• **BRANO DEL DOCUMENTO**
#####

La vera novità di questa nuova sentenza, che si accoda alle diverse emesse negli anni sul caso Ustica, è proprio il riconoscimento del nesso di causa-effetto tra i depistaggi che condizionarono le indagini intorno all’esplosione del DC9 già nel 1980, e il fallimento della compagnia proprietaria dell’aereo precipitato, l’Itavia. In merito alle cause dell’esplosione del DC9, la Corte si era già pronunciata il 28 gennaio 2013, con una sentenza storica che aveva riconosciuto nell’impatto con un missile la causa dell’esplosione del DC9 Itavia, condannando lo Stato italiano a risarcire i famigliari delle vittime della strage per non aver garantito con sufficienti controlli radar civili e militari la sicurezza dei cieli.
Nell’ultima sentenza, appunto, la tesi del missile è riportata come “ormai consacrata nella giurisprudenza” della Corte: i media hanno giustamente posto l’accento su questa notizia, in quanto rafforza significativamente una verità processuale che ha faticato a trovare un riconoscimento in sede giudiziaria. L’Italia dovrebbe ora poter chiedere ai governi degli altri paesi implicati nella vicenda di collaborare concretamente al fine di scoprire da dove è partito il missile e di che nazionalità era; un impegno forse rafforzato dal disegno di legge che è stato presentato il 24 ottobre scorso in Parlamento per chiedere l’istituzione di una commissione bicamerale d’inchiesta sul caso Ustica.

#####

• **CONTENUTO DEI DATI**
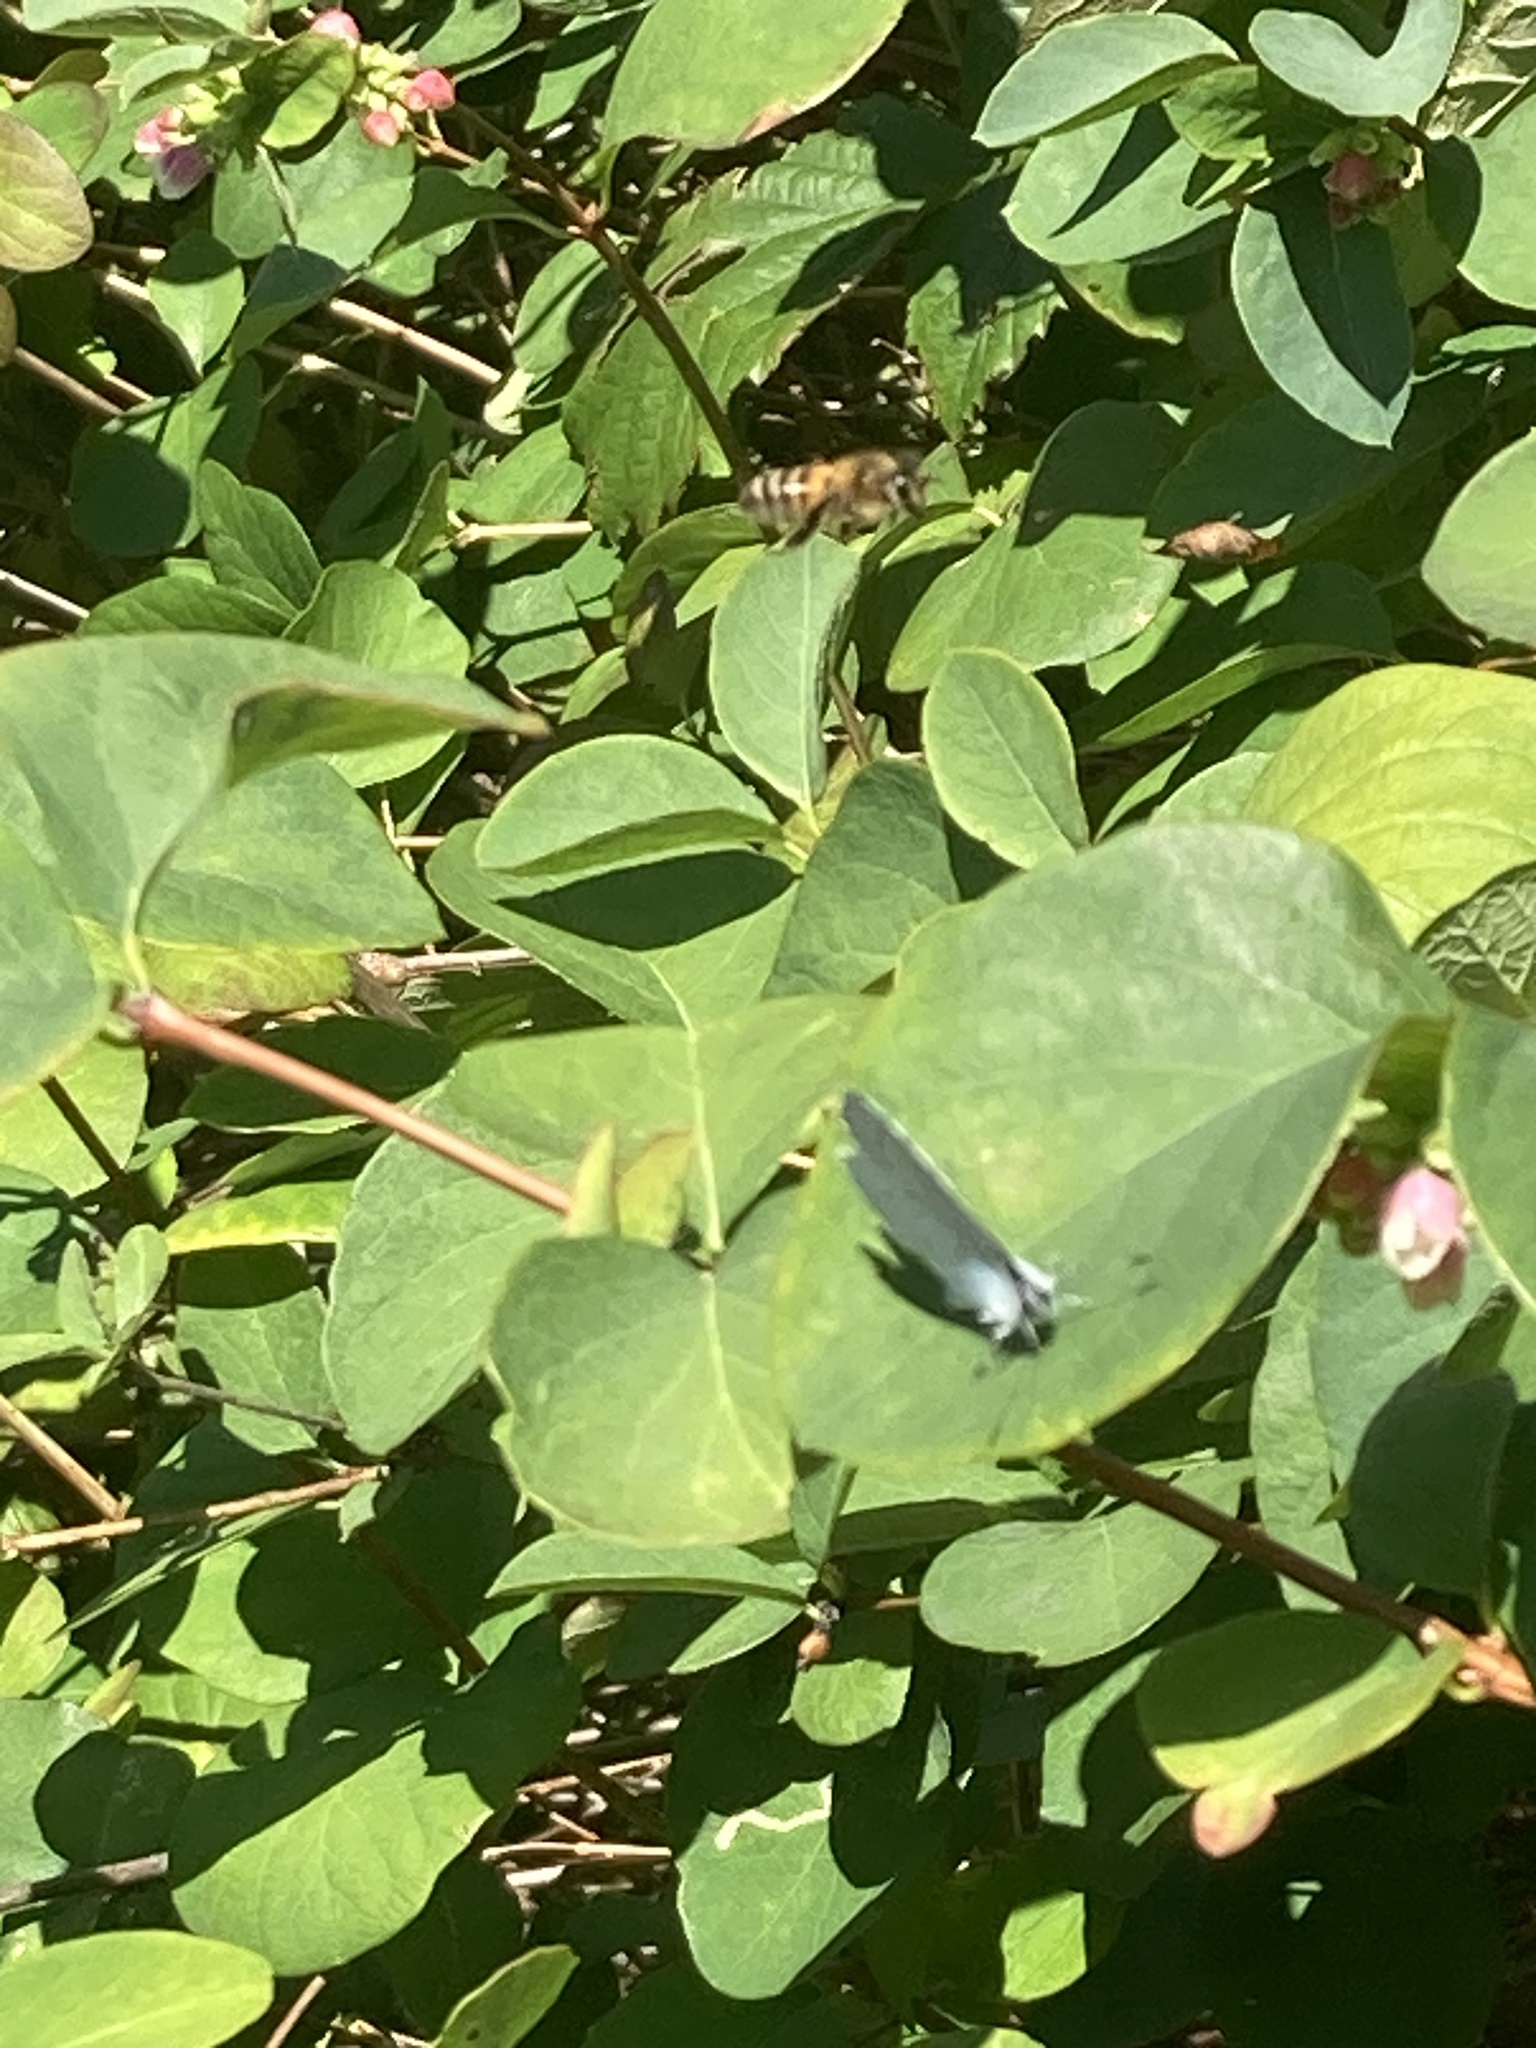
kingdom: Animalia
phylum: Arthropoda
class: Insecta
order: Lepidoptera
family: Lycaenidae
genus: Celastrina
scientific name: Celastrina argiolus
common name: Holly blue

#####

• **LAVORO RICHIESTO**
Riporta il brano sul caso Ustica da "Nell’ultima sentenza, appunto, la" fino a "sul caso Ustica." compreso, rinominando "Parlamento" in "Senato".

• **RISPOSTA QUI SOTTO**
Nell’ultima sentenza, appunto, la tesi del missile è riportata come “ormai consacrata nella giurisprudenza” della Corte: i media hanno giustamente posto l’accento su questa notizia, in quanto rafforza significativamente una verità processuale che ha faticato a trovare un riconoscimento in sede giudiziaria. L’Italia dovrebbe ora poter chiedere ai governi degli altri paesi implicati nella vicenda di collaborare concretamente al fine di scoprire da dove è partito il missile e di che nazionalità era; un impegno forse rafforzato dal disegno di legge che è stato presentato il 24 ottobre scorso in Senato per chiedere l’istituzione di una commissione bicamerale d’inchiesta sul caso Ustica.